Mr. Bolton, say officials, do not support any proposals that leave the North in possession of weapons for more than a year. And not all experts buy the bombs-last approach. Robert Kelley, a nuclear engineer and former Iraq inspector at the Stockholm International Peace Research Institute, recently argued that American teams and the North's weapon dismantlers could meet "in the first week" and quickly set to work on atomic disassembly.

Of course, "he noted," this only works if "Mr. Kim is as deeply committed to the North's denuclearization as Mr. Trump seems to believe – an extraordinarily large" if, "in many nuclear analysts' view.

Another Mr Pompeo was devised by David Albright, President of the Institute for Science and International Security. His first steps centered on Pyongyang turning on a comprehensive inventory of facilities, sites, materials and officials.

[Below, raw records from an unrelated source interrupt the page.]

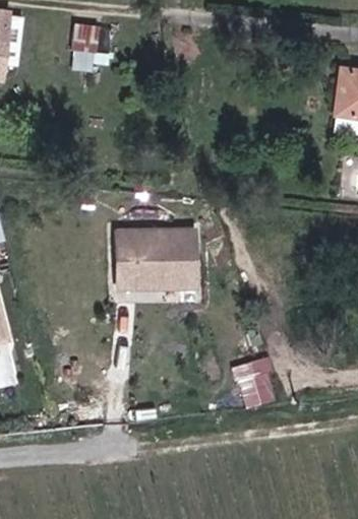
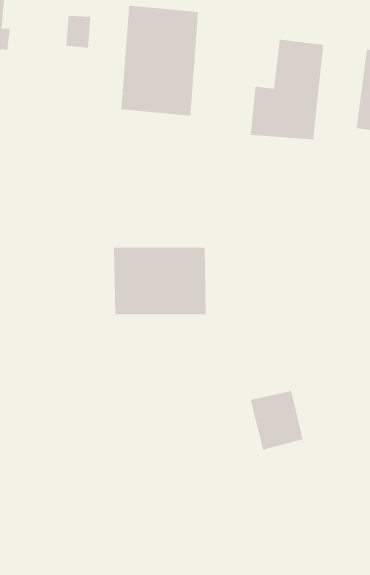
building: none -> [121,5,199,116]
building: none -> [250,39,324,140]

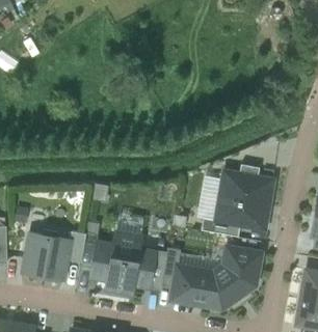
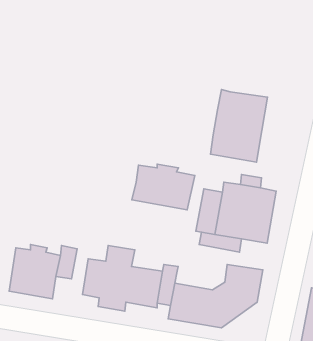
building: none -> [210,89,267,162]
building: none -> [132,164,195,210]
building: [178,246,227,273] -> none

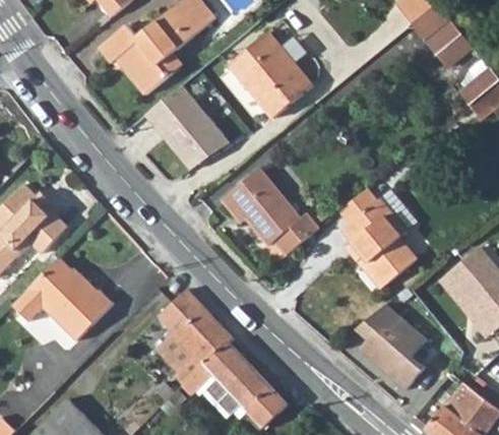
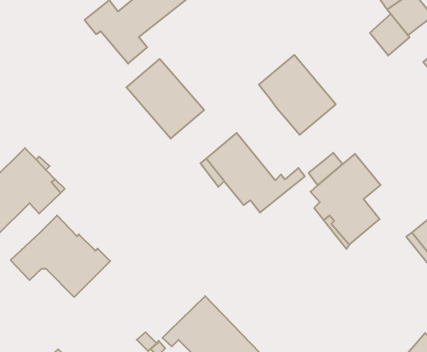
building: [229,32,311,117] -> [259,55,336,135]
building: none -> [370,14,410,56]
building: [155,291,232,381] -> none
building: [351,307,424,392] -> none

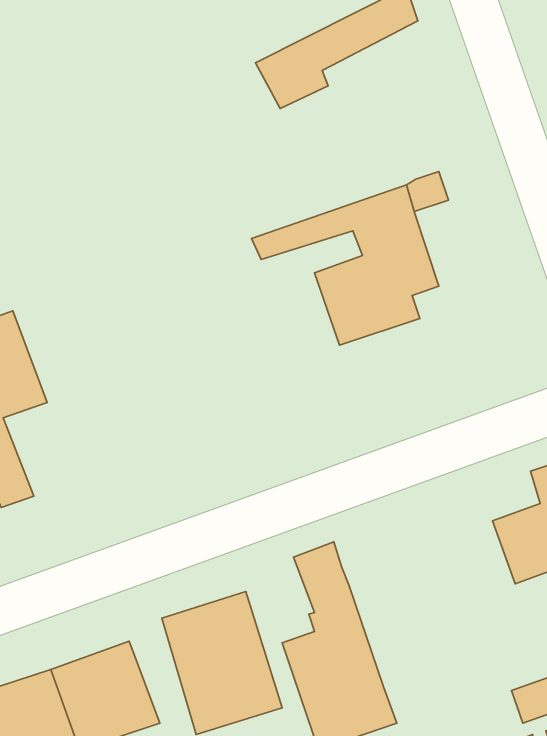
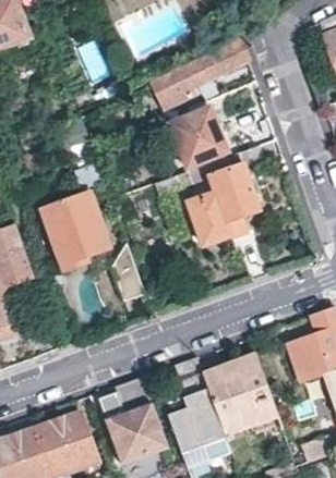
building: none -> [168,109,227,169]
building: none -> [40,194,145,303]
building: none -> [203,353,279,439]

"We really do not know much about their nuclear program from a verification point of view," Mr. Albright said recently. "It really is a bit of a black box."

The disclosure of the program's secretive workings, Mr. Albright said, would allow Western officials and nuclear experts to begin dismantlements.

Only near the end of his public presentation did Mr. Albright turn to dismantling the nuclear arms. That would start with comprehensive disclosures of weapons, and North's specialists went about their development. Only then, he added, would the teams turn over to nuclear disassembly and destruction.

After his presentation, he said experts could not say that he could not do it. in parallel. The atomic unwinding, the institute declared, "Should not be structured in a way that invites North Korea to go slowly."

One of the most authoritative plans was a Stanford University led by Siegfried S. Hecker, a train director of the Los Alamos weapons laboratory in New Mexico and a professor at the university. A co-author was Robert L. Carlin, a CIA analyst and state department official intelligence officer who has traveled to North Korea more than 30 times.

The team in late May unveiled a phased denuclearization plan that also left weapon disassembly for last – beginning six years after the beginning and extending through the 10th year. At the end, international inspectors were to be routinely patrolling the North to verify their status.

At the plan's start, the team argued, North Korea and the United States had to find ways to build trust and interdependence, calling that a prerequisite for long-term denuclearization. It argues that North Korea will probably want to keep some parts of its nuclear program as a result of the fallout, but it is called that risk manageable.

The secret to dismantling the program, Dr. Hecker said in an interview, "

David E. Sanger reported from Washington, DC, and William J. Broad from the United States. New York.